The best example is “the greatest generation” which survived the perils of the Great Depression followed by tragic defeats at Pearl Harbor and the Philippines, and yet managed to marshal its resources and defeat the combined forces of one of the most evil alliances in history.
We still call it “the good war” because they were willing to endure almost anything and overcome almost anything to win it. They believed in something – human rights and human freedom – and they were willing to fight and die for it. And they won.
They also believed in their future. They returned from the war, went to school, worked hard, launched the baby boom and with it the greatest period of prosperity in our history.
By comparison America today seems sadly adrift. We have shipped much of our manufacturing and millions of jobs overseas. We are no longer viewed as the leader of the whole free world. We face threats to our freedom every bit as serious as any we have faced before.
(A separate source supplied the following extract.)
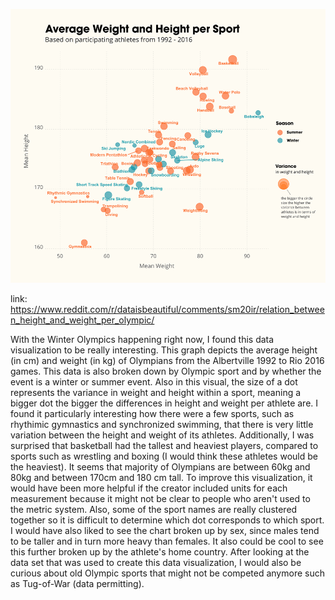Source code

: ![average height and weight by sport](img/sports.png)

link: https://www.reddit.com/r/dataisbeautiful/comments/sm20ir/relation_between_height_and_weight_per_olympic/

With the Winter Olympics happening right now, I found this data visualization to be really interesting. This graph depicts the average height (in cm) and weight (in kg) of Olympians from the Albertville 1992 to Rio 2016 games. This data is also broken down by Olympic sport and by whether the event is a winter or summer event. Also in this visual, the size of a dot represents the variance in weight and height within a sport, meaning a bigger dot the bigger the differences in height and weight per athlete are. I found it particularly interesting how there were a few sports, such as rhythimic gymnastics and synchronized swimming, that there is very little variation between the height and weight of its athletes. Additionally, I was surprised that basketball had the tallest and heaviest players, compared to sports such as wrestling and boxing (I would think these athletes would be the heaviest). It seems that majority of Olympians are between 60kg and 80kg and between 170cm and 180 cm tall. To improve this visualization, it would have been more helpful if the creator included units for each measurement because it might not be clear to people who aren't used to the metric system. Also, some of the sport names are really clustered together so it is difficult to determine which dot corresponds to which sport. I would have also liked to see the chart broken up by sex, since males tend to be taller and in turn more heavy than females. It also could be cool to see this further broken up by the athlete's home country. After looking at the data set that was used to create this data visualization, I would also be curious about old Olympic sports that might not be competed anymore such as Tug-of-War (data permitting).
Here at home, we are more caught up in the pursuit of pleasure and entertainment than we ever were in our search for meaning and achievement. The average American today spends 52 hours a week watching television or on the internet and less than an hour in church.
Add an average of 9 hours a day on the cell phone, and it’s a wonder young people have time left to eat or sleep.
Even more serious, our courts treat life itself as something with so little meaning that in the U.S. alone we have mindlessly discarded 64.5 million lives through abortion as if they were worth nothing in terms of moral, spiritual, social or economic value.
That’s five times as many people as died in Hitler’s concentration camps. And yet, after World War II, the world proclaimed “never again.” But here we are doing the very same thing far more efficiently than Hitler ever did, and we are doing it to ourselves.
Sadly, the full impact of that has fallen on today’s younger generation. Fully 30% of Gen X, Y, and Z have had their lives snuffed out even before they could take their first breath. And then we wonder why so many in this generation feel lost and adrift – with no real meaning in their lives. If life is so cheap, how can it have meaning?
Earlier, we called on Gen Why to start applying its critical thinking skills and start questioning why we are following destructive practices like abortion. If they want a better future for themselves and their children, they’d better start asking “Why?”